(Raw data)
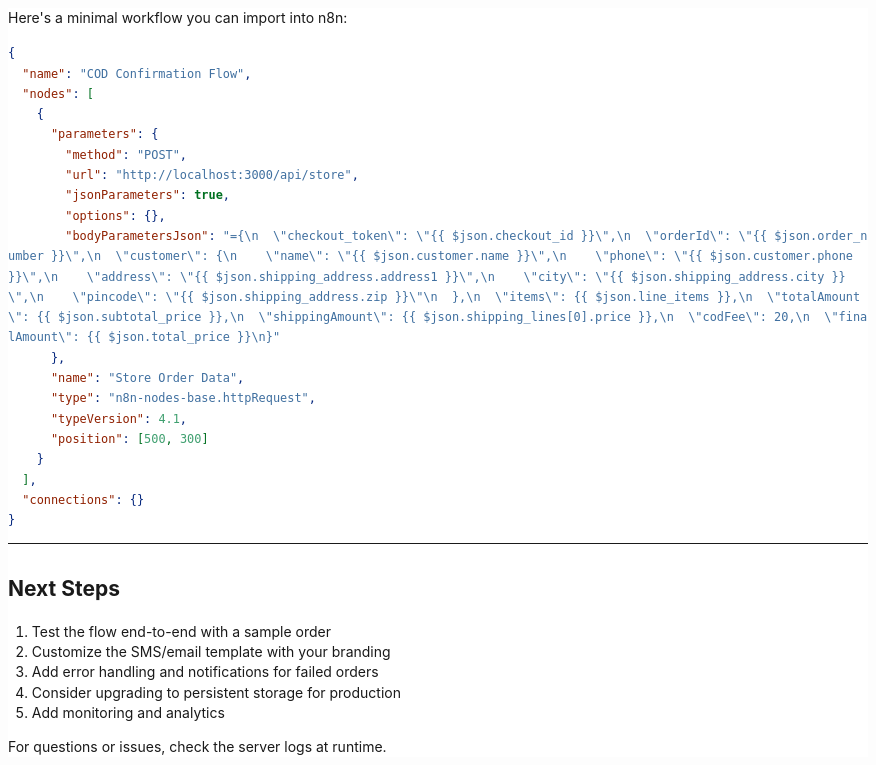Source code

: Here's a minimal workflow you can import into n8n:

```json
{
  "name": "COD Confirmation Flow",
  "nodes": [
    {
      "parameters": {
        "method": "POST",
        "url": "http://localhost:3000/api/store",
        "jsonParameters": true,
        "options": {},
        "bodyParametersJson": "={\n  \"checkout_token\": \"{{ $json.checkout_id }}\",\n  \"orderId\": \"{{ $json.order_number }}\",\n  \"customer\": {\n    \"name\": \"{{ $json.customer.name }}\",\n    \"phone\": \"{{ $json.customer.phone }}\",\n    \"address\": \"{{ $json.shipping_address.address1 }}\",\n    \"city\": \"{{ $json.shipping_address.city }}\",\n    \"pincode\": \"{{ $json.shipping_address.zip }}\"\n  },\n  \"items\": {{ $json.line_items }},\n  \"totalAmount\": {{ $json.subtotal_price }},\n  \"shippingAmount\": {{ $json.shipping_lines[0].price }},\n  \"codFee\": 20,\n  \"finalAmount\": {{ $json.total_price }}\n}"
      },
      "name": "Store Order Data",
      "type": "n8n-nodes-base.httpRequest",
      "typeVersion": 4.1,
      "position": [500, 300]
    }
  ],
  "connections": {}
}
```

---

## Next Steps

1. Test the flow end-to-end with a sample order
2. Customize the SMS/email template with your branding
3. Add error handling and notifications for failed orders
4. Consider upgrading to persistent storage for production
5. Add monitoring and analytics

For questions or issues, check the server logs at runtime.

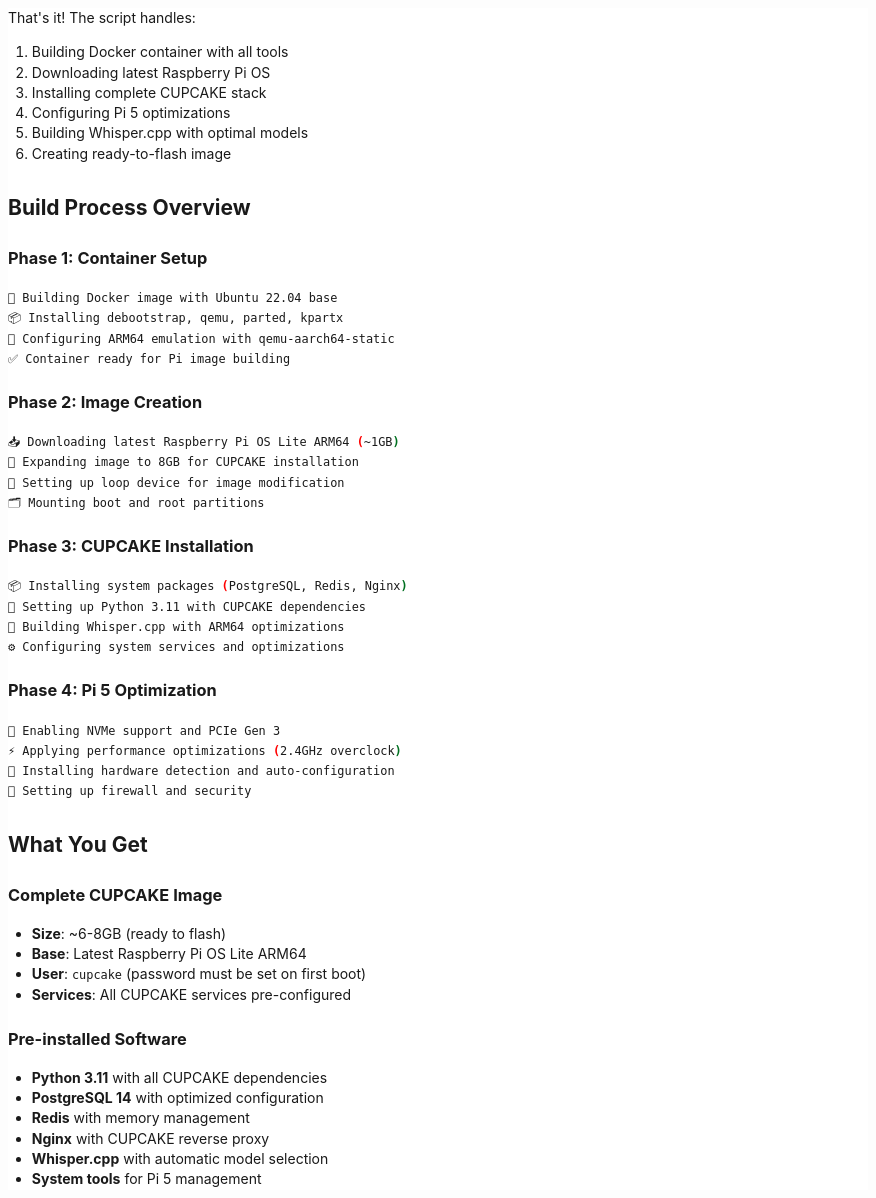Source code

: That's it! The script handles:
1. Building Docker container with all tools
2. Downloading latest Raspberry Pi OS
3. Installing complete CUPCAKE stack
4. Configuring Pi 5 optimizations
5. Building Whisper.cpp with optimal models
6. Creating ready-to-flash image

## Build Process Overview

### Phase 1: Container Setup
```bash
🐳 Building Docker image with Ubuntu 22.04 base
📦 Installing debootstrap, qemu, parted, kpartx
🔧 Configuring ARM64 emulation with qemu-aarch64-static
✅ Container ready for Pi image building
```

### Phase 2: Image Creation
```bash
📥 Downloading latest Raspberry Pi OS Lite ARM64 (~1GB)
💾 Expanding image to 8GB for CUPCAKE installation
🔗 Setting up loop device for image modification
🗂️ Mounting boot and root partitions
```

### Phase 3: CUPCAKE Installation
```bash
📦 Installing system packages (PostgreSQL, Redis, Nginx)
🐍 Setting up Python 3.11 with CUPCAKE dependencies
🎤 Building Whisper.cpp with ARM64 optimizations
⚙️ Configuring system services and optimizations
```

### Phase 4: Pi 5 Optimization
```bash
🚀 Enabling NVMe support and PCIe Gen 3
⚡ Applying performance optimizations (2.4GHz overclock)
🧠 Installing hardware detection and auto-configuration
🔐 Setting up firewall and security
```

## What You Get

### Complete CUPCAKE Image
- **Size**: ~6-8GB (ready to flash)
- **Base**: Latest Raspberry Pi OS Lite ARM64
- **User**: `cupcake` (password must be set on first boot)
- **Services**: All CUPCAKE services pre-configured

### Pre-installed Software
- **Python 3.11** with all CUPCAKE dependencies
- **PostgreSQL 14** with optimized configuration
- **Redis** with memory management
- **Nginx** with CUPCAKE reverse proxy
- **Whisper.cpp** with automatic model selection
- **System tools** for Pi 5 management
(End Raw data)
Task item
Type the entries again verbatim. Drop the images.

Written reply
Source code

: Here's a minimal workflow you can import into n8n:

```json
{
  "name": "COD Confirmation Flow",
  "nodes": [
    {
      "parameters": {
        "method": "POST",
        "url": "http://localhost:3000/api/store",
        "jsonParameters": true,
        "options": {},
        "bodyParametersJson": "={\n  \"checkout_token\": \"{{ $json.checkout_id }}\",\n  \"orderId\": \"{{ $json.order_number }}\",\n  \"customer\": {\n    \"name\": \"{{ $json.customer.name }}\",\n    \"phone\": \"{{ $json.customer.phone }}\",\n    \"address\": \"{{ $json.shipping_address.address1 }}\",\n    \"city\": \"{{ $json.shipping_address.city }}\",\n    \"pincode\": \"{{ $json.shipping_address.zip }}\"\n  },\n  \"items\": {{ $json.line_items }},\n  \"totalAmount\": {{ $json.subtotal_price }},\n  \"shippingAmount\": {{ $json.shipping_lines[0].price }},\n  \"codFee\": 20,\n  \"finalAmount\": {{ $json.total_price }}\n}"
      },
      "name": "Store Order Data",
      "type": "n8n-nodes-base.httpRequest",
      "typeVersion": 4.1,
      "position": [500, 300]
    }
  ],
  "connections": {}
}
```

---

## Next Steps

1. Test the flow end-to-end with a sample order
2. Customize the SMS/email template with your branding
3. Add error handling and notifications for failed orders
4. Consider upgrading to persistent storage for production
5. Add monitoring and analytics

For questions or issues, check the server logs at runtime.

Source code

: That's it! The script handles:
1. Building Docker container with all tools
2. Downloading latest Raspberry Pi OS
3. Installing complete CUPCAKE stack
4. Configuring Pi 5 optimizations
5. Building Whisper.cpp with optimal models
6. Creating ready-to-flash image

## Build Process Overview

### Phase 1: Container Setup
```bash
🐳 Building Docker image with Ubuntu 22.04 base
📦 Installing debootstrap, qemu, parted, kpartx
🔧 Configuring ARM64 emulation with qemu-aarch64-static
✅ Container ready for Pi image building
```

### Phase 2: Image Creation
```bash
📥 Downloading latest Raspberry Pi OS Lite ARM64 (~1GB)
💾 Expanding image to 8GB for CUPCAKE installation
🔗 Setting up loop device for image modification
🗂️ Mounting boot and root partitions
```

### Phase 3: CUPCAKE Installation
```bash
📦 Installing system packages (PostgreSQL, Redis, Nginx)
🐍 Setting up Python 3.11 with CUPCAKE dependencies
🎤 Building Whisper.cpp with ARM64 optimizations
⚙️ Configuring system services and optimizations
```

### Phase 4: Pi 5 Optimization
```bash
🚀 Enabling NVMe support and PCIe Gen 3
⚡ Applying performance optimizations (2.4GHz overclock)
🧠 Installing hardware detection and auto-configuration
🔐 Setting up firewall and security
```

## What You Get

### Complete CUPCAKE Image
- **Size**: ~6-8GB (ready to flash)
- **Base**: Latest Raspberry Pi OS Lite ARM64
- **User**: `cupcake` (password must be set on first boot)
- **Services**: All CUPCAKE services pre-configured

### Pre-installed Software
- **Python 3.11** with all CUPCAKE dependencies
- **PostgreSQL 14** with optimized configuration
- **Redis** with memory management
- **Nginx** with CUPCAKE reverse proxy
- **Whisper.cpp** with automatic model selection
- **System tools** for Pi 5 management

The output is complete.